The staff of the Berkshire Taconic Foundation, especially its director Jennifer Dowley, supported my work in more ways than I can recall. I owe special thanks to Alexcia WhiteCrow, communications expert extraordinaire, who saved me many times from computer emergencies, problems, and general anxiety.
At Columbia University Press Jennifer Crewe oversaw the entire project and Susan Pensak performed the task of copyeditor with a light but steady hand. Bonnie Costello and William Logan, the formerly anonymous readers of my proposal to the press, wrote encouraging and helpful letters that guided the book through to its completion.
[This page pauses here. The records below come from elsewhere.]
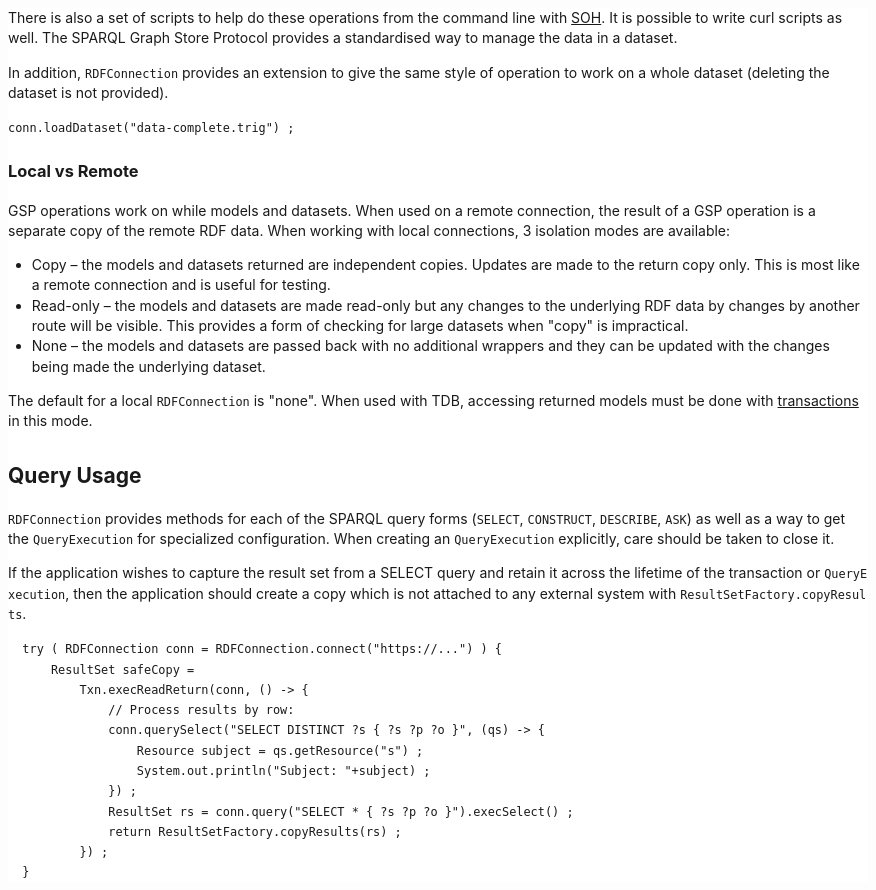 There is also a set of scripts to help do these operations from the command
line with [SOH](/documentation/fuseki2/soh.html).
It is possible to write curl scripts as well.  The SPARQL Graph
Store Protocol provides a standardised way to manage the data in a dataset.

In addition, `RDFConnection` provides an extension to give the same style
of operation to work on a whole dataset (deleting the dataset is not
provided).

    conn.loadDataset("data-complete.trig") ;

### Local vs Remote

GSP operations work on while models and datasets. When used on a remote connection,
the result of a GSP operation is a separate copy of the remote RDF data.  When working
with local connections, 3 isolation modes are available:

* Copy &ndash; the models and datasets returned are independent copies.
Updates are made to the return copy only. This is most like
a remote connection and is useful for testing.
* Read-only &ndash; the models and datasets are made read-only but any changes
to the underlying RDF data by changes by another route will be visible.
This provides a form of checking for large datasets when "copy" is impractical.
* None &ndash; the models and datasets are passed back with no additional wrappers
and they can be updated with the changes being made the underlying dataset.

The default for a local `RDFConnection` is "none". When used with TDB,
accessing returned models must be done with <a href="../txn">transactions</a>
in this mode.

## Query Usage

`RDFConnection` provides methods for each of the SPARQL query forms (`SELECT`,
`CONSTRUCT`, `DESCRIBE`, `ASK`) as well as a way to get the
`QueryExecution` for specialized configuration. When creating an 
`QueryExecution` explicitly, care should be taken to close it.

If the application wishes to capture the result set from a SELECT query and
retain it across the lifetime of the transaction or `QueryExecution`, then
the application should create a copy which is not attached to any external system
with `ResultSetFactory.copyResults`.

      try ( RDFConnection conn = RDFConnection.connect("https://...") ) {
          ResultSet safeCopy =
              Txn.execReadReturn(conn, () -> {
                  // Process results by row:
                  conn.querySelect("SELECT DISTINCT ?s { ?s ?p ?o }", (qs) -> {
                      Resource subject = qs.getResource("s") ;
                      System.out.println("Subject: "+subject) ;
                  }) ;
                  ResultSet rs = conn.query("SELECT * { ?s ?p ?o }").execSelect() ;
                  return ResultSetFactory.copyResults(rs) ;
              }) ;
      }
My greatest debts are to Amy Clampitt’s literary executors and her family. Karen Chase, Ann Close, and Mary Jo Salter invited me to deal with this project, and as the first recipient of a grant from the Amy Clampitt Trust (established at his death by Harold Korn to promote the work of poets and scholars of poetry) I enjoyed time away from teaching as well as gracious living in the Berkshires. David and Cynthia Clampitt, Larry and Jeanne Clampitt, and Philip and Hanna Clampitt aided in many ways. To Phil Clampitt in particular I am deeply grateful for his overseeing and typing and for his providing countless kinds of information. I trust that his late sister would be happy with the results of our joint efforts.